Thanks for the detailed answer. How do you measure the success of your collaboration with an IT outsourcing vendor?

Amir

Again, at the end of the day, we don't compromise on excellence, and we have very clear KPIs, and we have a very clear set of measurement tools that we use for quality, for delivery. So, several things here. One again, not necessarily in that order, is a timely delivery of tasks to make sure that we're moving. We're playing a multidimensional chess game. And if one of the components is not moving properly, it's hitting everything. So, it has to be either orchestrated or synchronized, has to be so timely delivered, super critical. Accountability – very important, quality measurement, because if I'm getting a product, which is full of bugs, and I have to spend a lot of time with QA on my end, I defeat a purpose. So, I have to make sure that whatever outsourcing resources I'm using, it's up to par with the same standards of quality that we use internally. Then we have to make sure that we do it in a timely manner. Then we have to make sure it's working in a fully synchronized part of the other part of the organization. And we have metrics we apply internally, and the same we apply externally for any outsourced source. So, we don't compromise or nothing short but excellence.

Oleg

And finally, what advice would you give to other companies considering IT outsourcing?

Amir

The key there is setting proper expectations because, especially if it's a deep tech-based company, you want to use it because I think it's very wise to use it for all the reasons I mentioned before: acceleration, economics, the ability to expand and retract. Because not always you need the same amount of people. Sometimes you have short-term projects or medium-range projects, but you don't want to hire people full-time for that because all the hustle and bustle of hiring and then firing. That will allow you to have complete flexibility to adjust to different times, and flows, and challenges. So, more than anything else is the realism. You cannot expect the outsource to do what senior management unit teams supposed to do because you want to protect it. You want to make sure you don't compromise on quality, you don't compromise on accountability, you don't compromise on timely delivery.
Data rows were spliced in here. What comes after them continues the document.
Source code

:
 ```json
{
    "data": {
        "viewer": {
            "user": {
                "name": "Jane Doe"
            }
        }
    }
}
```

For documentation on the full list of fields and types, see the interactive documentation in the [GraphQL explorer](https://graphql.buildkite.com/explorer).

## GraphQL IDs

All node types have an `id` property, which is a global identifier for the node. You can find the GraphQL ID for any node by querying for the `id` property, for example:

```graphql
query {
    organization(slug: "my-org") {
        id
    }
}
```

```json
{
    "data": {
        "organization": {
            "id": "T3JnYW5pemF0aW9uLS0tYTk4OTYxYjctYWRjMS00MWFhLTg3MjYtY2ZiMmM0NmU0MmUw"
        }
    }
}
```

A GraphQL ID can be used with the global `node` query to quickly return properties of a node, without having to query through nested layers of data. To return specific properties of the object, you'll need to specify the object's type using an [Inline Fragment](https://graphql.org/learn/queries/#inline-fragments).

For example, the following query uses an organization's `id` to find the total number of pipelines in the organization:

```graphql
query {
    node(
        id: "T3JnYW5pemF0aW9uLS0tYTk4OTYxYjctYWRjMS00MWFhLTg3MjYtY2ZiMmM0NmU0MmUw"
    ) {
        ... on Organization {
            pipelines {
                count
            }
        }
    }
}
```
And again, at the end of the day, from my experience is work with people that have a lot of experience in working with similar people like you. So, if this is a UK-based company that using outsourcing somewhere in Central Europe, make sure that they've already worked with other UK-based companies to understand the UK culture and everything else. So, the key there is make sure that they have a reputation for Israeli entrepreneurs, have a unique DNA and fingerprint. Okay? If you go to a place that never worked with an Israeli startup before, that could be challenging in the beginning because it's very different than entrepreneurs from Copenhagen or entrepreneurs from Berlin.
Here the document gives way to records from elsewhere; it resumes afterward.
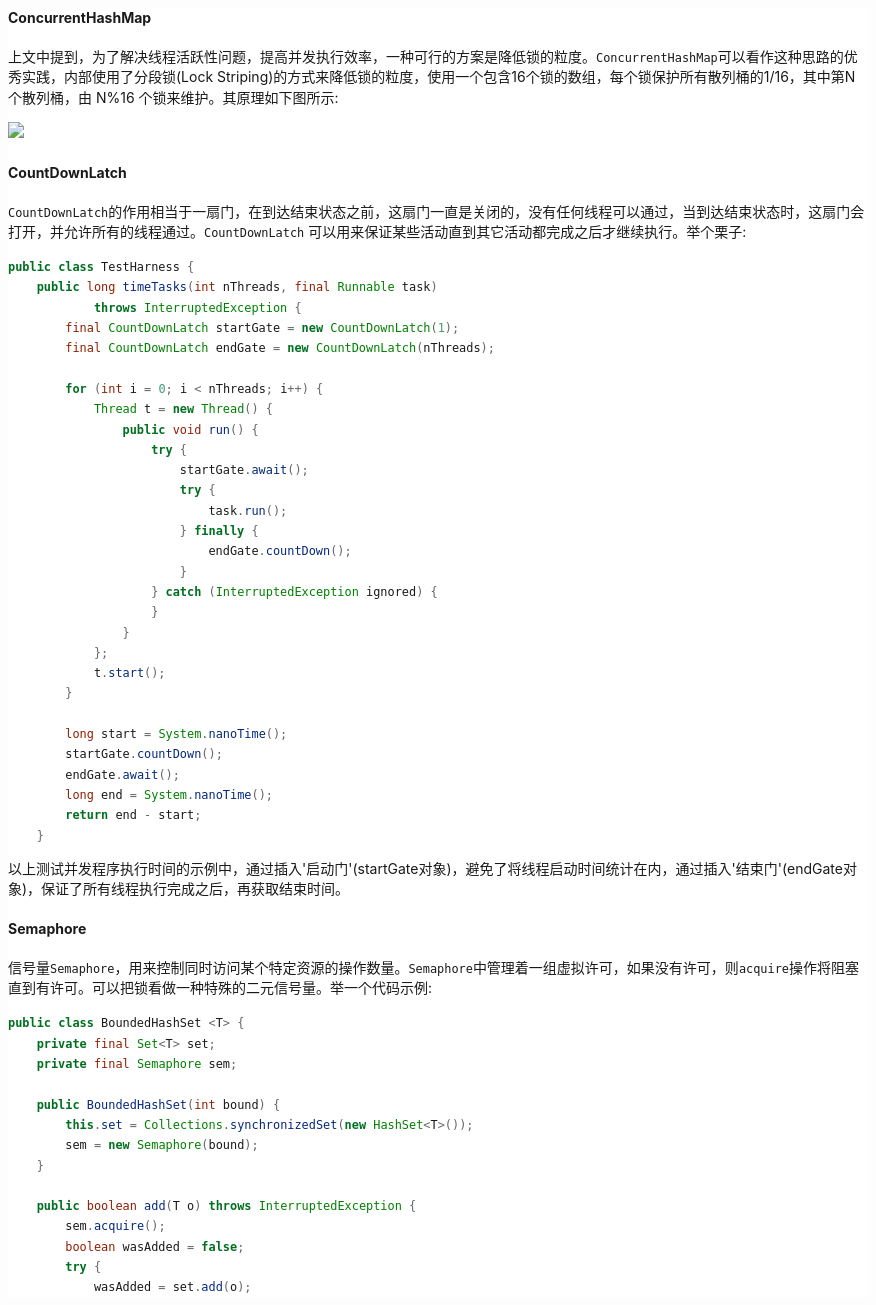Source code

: #### ConcurrentHashMap

上文中提到，为了解决线程活跃性问题，提高并发执行效率，一种可行的方案是降低锁的粒度。`ConcurrentHashMap`可以看作这种思路的优秀实践，内部使用了分段锁(Lock Striping)的方式来降低锁的粒度，使用一个包含16个锁的数组，每个锁保护所有散列桶的1/16，其中第N个散列桶，由 N%16 个锁来维护。其原理如下图所示:

![](/images/lock-strip.jpg)

#### CountDownLatch

`CountDownLatch`的作用相当于一扇门，在到达结束状态之前，这扇门一直是关闭的，没有任何线程可以通过，当到达结束状态时，这扇门会打开，并允许所有的线程通过。`CountDownLatch` 可以用来保证某些活动直到其它活动都完成之后才继续执行。举个栗子:

```java
public class TestHarness {
    public long timeTasks(int nThreads, final Runnable task)
            throws InterruptedException {
        final CountDownLatch startGate = new CountDownLatch(1);
        final CountDownLatch endGate = new CountDownLatch(nThreads);

        for (int i = 0; i < nThreads; i++) {
            Thread t = new Thread() {
                public void run() {
                    try {
                        startGate.await();
                        try {
                            task.run();
                        } finally {
                            endGate.countDown();
                        }
                    } catch (InterruptedException ignored) {
                    }
                }
            };
            t.start();
        }

        long start = System.nanoTime();
        startGate.countDown();
        endGate.await();
        long end = System.nanoTime();
        return end - start;
    }
```

以上测试并发程序执行时间的示例中，通过插入'启动门'(startGate对象)，避免了将线程启动时间统计在内，通过插入'结束门'(endGate对象)，保证了所有线程执行完成之后，再获取结束时间。

#### Semaphore

信号量`Semaphore`，用来控制同时访问某个特定资源的操作数量。`Semaphore`中管理着一组虚拟许可，如果没有许可，则`acquire`操作将阻塞直到有许可。可以把锁看做一种特殊的二元信号量。举一个代码示例:

```java
public class BoundedHashSet <T> {
    private final Set<T> set;
    private final Semaphore sem;

    public BoundedHashSet(int bound) {
        this.set = Collections.synchronizedSet(new HashSet<T>());
        sem = new Semaphore(bound);
    }

    public boolean add(T o) throws InterruptedException {
        sem.acquire();
        boolean wasAdded = false;
        try {
            wasAdded = set.add(o);
```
So, that culture component I was talking about. You don't have the ability to manage them on a daily basis in the office – that's already a challenge. And if they haven't worked with similar culture before, that's a double trouble and a recipe for disaster. So, proven, highly reputable, with experience with similar companies and similar culture. Make sure you set up the proper expectations about what to use them for and what to refrain from using. And making sure that, you hold everybody accountable to the same standard to use internally. Because at the end of the day, it should be a natural expansion of your internal team. If it's anything different, you failed your task by hiring the right people to be your outsourcing.

Oleg

Great. Amir, really thank you for this longest episode. That was the longest I've ever recorded so far, but the answers are super valuable. I really appreciate for giving insights, for sharing vision. You're a very interesting person. I already agree with Julian. Yeah, that was really amazing. Thanks for your time.

Amir

It's my pleasure, Oleg. Thanks for having me, and I enjoyed the conversation and wonderful dialogue. So, thank you for that.